_Testo in esame:_
Simile previsione va inoltre raccordata con il previsto obbligo dell’amministratore, su istanza dei creditori ancora non soddisfatti, di comunicare a loro i dati degli eventuali condomini morosi (nuovo art. 63 disposizioni di attuazione del codice civile), dati che si possono ricavare proprio dalle risultanze della contabilità separata per le opere intraprese e dai movimenti contabili di dare e di avere dei singoli condomini indicati nel fondo speciale all’uopo costituito.
Ad evitare vizi di legittimità delle delibere aventi ad oggetto la realizzazione di opere di manutenzione straordinaria e/o di innovazioni basterà dunque che l’assemblea dei condomini preveda, contestualmente all’approvazione dei lavori da eseguire, la costituzione del fondo speciale nel quale fare successivamente confluire la provvista, dando mandato all’amministratore per l’adempimento delle formalità necessarie.
Da ultimo, sul presupposto che la ripartizione delle spese condominiali deve necessariamente avvenire secondo i criteri proporzionali fissati dall’art. 1123 c.c. (Ripartizione delle spese.), non è data possibilità all’assemblea di deliberare a maggioranza di ripartire tra i condomini adempienti il debito delle quote condominiali dei morosi, se non dopo avere accertato la definitiva irrecuperabilità del credito.

L’impiego del residuo attivo della gestione.
Quando la gestione annuale del condomino si conclude con un residuo attivo, spetta all’assemblea decidere la destinazione del denaro comune rimasto in eccedenza.
I condomini possono liberamente decidere di ridistribuire tra di loro il residuo in ragione dei rispettivi millesimi, oppure di destinarlo alle opere di manutenzione ordinaria previste nella gestione successiva o ad interventi straordinari. Sussiste in tal caso una piena discrezionalità dell’assemblea, in quanto le somme residue appartengono alla collettività condominiale e non già ai singoli condomini, talché la maggioranza, nell’ambito dei propri poteri gestionali, può destinarle ad un determinato fine, escludendone in tal modo la rivendicazione immediata da parte dei singoli partecipanti.

_Materiale fornito:_
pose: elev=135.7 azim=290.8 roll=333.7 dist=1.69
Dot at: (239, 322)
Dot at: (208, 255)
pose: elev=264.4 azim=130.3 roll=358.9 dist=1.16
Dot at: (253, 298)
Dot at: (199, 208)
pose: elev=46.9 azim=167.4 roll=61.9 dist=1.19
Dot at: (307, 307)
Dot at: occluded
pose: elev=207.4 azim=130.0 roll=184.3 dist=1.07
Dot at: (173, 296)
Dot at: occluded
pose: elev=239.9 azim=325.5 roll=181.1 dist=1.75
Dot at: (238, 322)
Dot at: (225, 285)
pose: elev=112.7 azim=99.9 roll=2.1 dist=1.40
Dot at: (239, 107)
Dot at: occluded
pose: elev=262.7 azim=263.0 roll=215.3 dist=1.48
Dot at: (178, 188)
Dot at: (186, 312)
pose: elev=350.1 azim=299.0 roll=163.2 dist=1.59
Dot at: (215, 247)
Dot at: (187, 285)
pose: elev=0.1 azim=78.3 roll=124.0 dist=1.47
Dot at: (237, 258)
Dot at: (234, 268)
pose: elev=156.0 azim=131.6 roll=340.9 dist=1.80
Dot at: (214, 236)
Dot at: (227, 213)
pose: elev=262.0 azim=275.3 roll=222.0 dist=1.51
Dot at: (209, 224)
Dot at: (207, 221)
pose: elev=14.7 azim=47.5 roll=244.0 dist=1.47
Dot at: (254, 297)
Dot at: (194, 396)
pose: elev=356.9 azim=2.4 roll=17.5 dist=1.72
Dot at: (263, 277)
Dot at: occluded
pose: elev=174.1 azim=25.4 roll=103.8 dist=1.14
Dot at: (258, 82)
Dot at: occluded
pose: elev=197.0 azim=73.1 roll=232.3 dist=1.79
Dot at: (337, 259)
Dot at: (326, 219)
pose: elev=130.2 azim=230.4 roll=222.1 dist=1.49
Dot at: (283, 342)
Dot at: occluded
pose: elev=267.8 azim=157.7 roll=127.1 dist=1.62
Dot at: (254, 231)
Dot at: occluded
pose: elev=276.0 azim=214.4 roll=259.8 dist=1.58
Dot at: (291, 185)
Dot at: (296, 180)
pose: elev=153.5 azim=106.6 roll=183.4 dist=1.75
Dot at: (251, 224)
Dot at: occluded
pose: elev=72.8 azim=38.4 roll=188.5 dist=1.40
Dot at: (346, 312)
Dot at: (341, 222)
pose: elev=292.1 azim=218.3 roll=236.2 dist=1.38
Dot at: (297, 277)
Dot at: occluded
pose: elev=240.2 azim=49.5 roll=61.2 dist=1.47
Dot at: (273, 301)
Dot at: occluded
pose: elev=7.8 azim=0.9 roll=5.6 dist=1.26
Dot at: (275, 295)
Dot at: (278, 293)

_Compito assegnato A:_ Nel testo sul condominio, a chi spetta decidere la destinazione del denaro comune rimasto in eccedenza al termine della gestione annuale?
_Compito assegnato B:_ Elenca tutte le possibili destinazioni del residuo attivo della gestione tra cui, secondo il testo in esame, i condomini possono scegliere.
_Compito assegnato C:_ Riproduci dal testo in esame il passo che si apre con le parole contenenti "Simile previsione va" e si chiude con "delle formalità necessarie.".

_Risposta A:_ All’assemblea.

_Risposta B:_
- Ridistribuirlo tra i condomini in ragione dei rispettivi millesimi
- Destinarlo alle opere di manutenzione ordinaria previste nella gestione successiva
- Destinarlo a interventi straordinari

_Risposta C:_
Simile previsione va inoltre raccordata con il previsto obbligo dell’amministratore, su istanza dei creditori ancora non soddisfatti, di comunicare a loro i dati degli eventuali condomini morosi (nuovo art. 63 disposizioni di attuazione del codice civile), dati che si possono ricavare proprio dalle risultanze della contabilità separata per le opere intraprese e dai movimenti contabili di dare e di avere dei singoli condomini indicati nel fondo speciale all’uopo costituito.
Ad evitare vizi di legittimità delle delibere aventi ad oggetto la realizzazione di opere di manutenzione straordinaria e/o di innovazioni basterà dunque che l’assemblea dei condomini preveda, contestualmente all’approvazione dei lavori da eseguire, la costituzione del fondo speciale nel quale fare successivamente confluire la provvista, dando mandato all’amministratore per l’adempimento delle formalità necessarie.